18th January 2018

Plans for retirement should allow flexibility

Business Plan on Blackboard

Retirement planning was fairly uncomplicated in 1970s Britain. Men retired at 65 and women at 60, and because of a relatively generous state pension, even the less well-off didn’t need to worry too much about running out of money in old age. It’s a very different picture today.

So, what’s changed? For a start, we can no longer rely on a state pension, nor (at least not most of us) on the luxury of a defined-benefit pension scheme. But perhaps the most important thing that’s changed in recent decades is that people are living longer. The average life span in Britain has risen to around 81 years, and the number of people reaching the age of 100 has more than quadrupled since the 1980s.

Increased longevity poses a number of challenges from a retirement point of view. The biggest one is the risk that we’ll outlast our money, or at least that we won’t be able to maintain the lifestyle we once enjoyed.

But there’s another consideration, and it’s this: will you really want to spend 20 years or more without doing any form of paid work? Retire at 50 or 55, and you could have another 40 years of life to go. Yes, you may like the idea today of spending two or three decades on holiday, playing golf and enjoying your hobbies. But who’s to say you’ll always feel the same way?
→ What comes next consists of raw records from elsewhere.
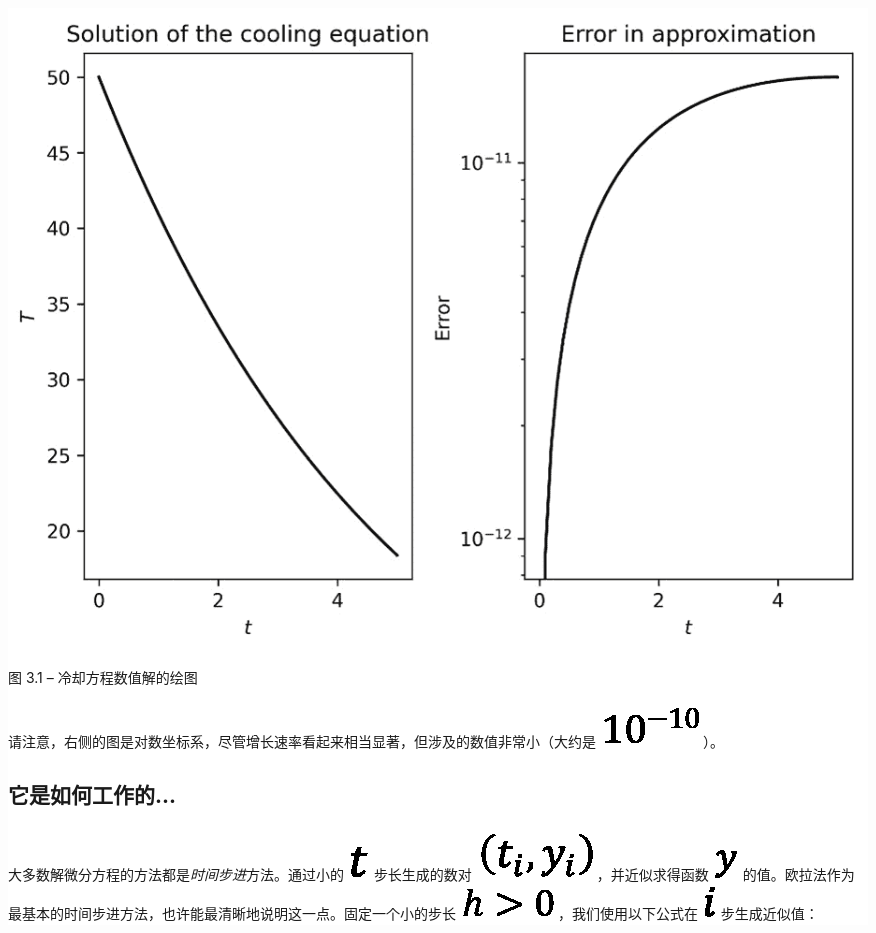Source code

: ![图 3.1 – 冷却方程数值解的绘图](img/3.1.jpg)

图 3.1 – 冷却方程数值解的绘图

请注意，右侧的图是对数坐标系，尽管增长速率看起来相当显著，但涉及的数值非常小（大约是 ![](img/Formula_03_138.png)）。

## 它是如何工作的...

大多数解微分方程的方法都是*时间步进*方法。通过小的 ![](img/Formula_03_140.png) 步长生成的数对 ![](img/Formula_03_139.png)，并近似求得函数 ![](img/Formula_03_141.png) 的值。欧拉法作为最基本的时间步进方法，也许能最清晰地说明这一点。固定一个小的步长 ![](img/Formula_03_142.png)，我们使用以下公式在 ![](img/Formula_03_143.png) 步生成近似值：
Recent research by the University of Manchester and King’s College London showed that around one in four retirees returns to work, usually within five years of retirement.

Men were 26% more likely to ‘un-retire’ than women, and those in good health were around 25% more likely to return to paid employment than those reporting fair, poor or very poor health. People whose partner worked were 31% more likely to return to work than those whose partners didn’t, while those with post-secondary qualifications were almost twice as likely to do so than those with none.

The researchers didn’t ask why people returned to work, but it’s clear that, in most cases, the motives were not financial. Yes, those who were still paying their mortgages were 50% more likely to un-retire than those who owned their homes outright, but the study did not find higher levels of un-retirement among people who reported having financial problems.

This trend towards people working after their initial retirement was recently highlighted in an article in The Economist. “In the rich world at least”, the article states, “many of the old are still young… They want to work, but more flexibly. They want to spend money, too. In western Europe the over-60s will account for 59% of consumption growth in cities between now and 2030”.

What, then, should people in their 30s, 40s and early 50s make of these developments? The answer is to keep your options open, and not to be too rigidly focused on retiring at a particular age. Of course, it’s perfectly all right to aim for early retirement and to have an investment plan in place to achieve that goal. But none of us knows how our personal and professional lives are going to pan out, and when the time comes, we might not be ready to give up work altogether.

One of the most important things a financial planner can do for you is to help you identify when you want to stop working — not when you can stop, but when you want to stop. It may be that you can afford to retire very much sooner than you were expecting. If you want to, that’s great; if you don’t, it means you’ll have more money to spend on enjoying your downtime than you thought you would. But the important thing is to do what’s best for you. And remember, what feels right for you now might not be right five, ten or 20 years from now.

At Carbon, we believe having a plan is essential. But you also need the flexibility to tweak the plan as your circumstances, and your personal wants and needs, inevitably change.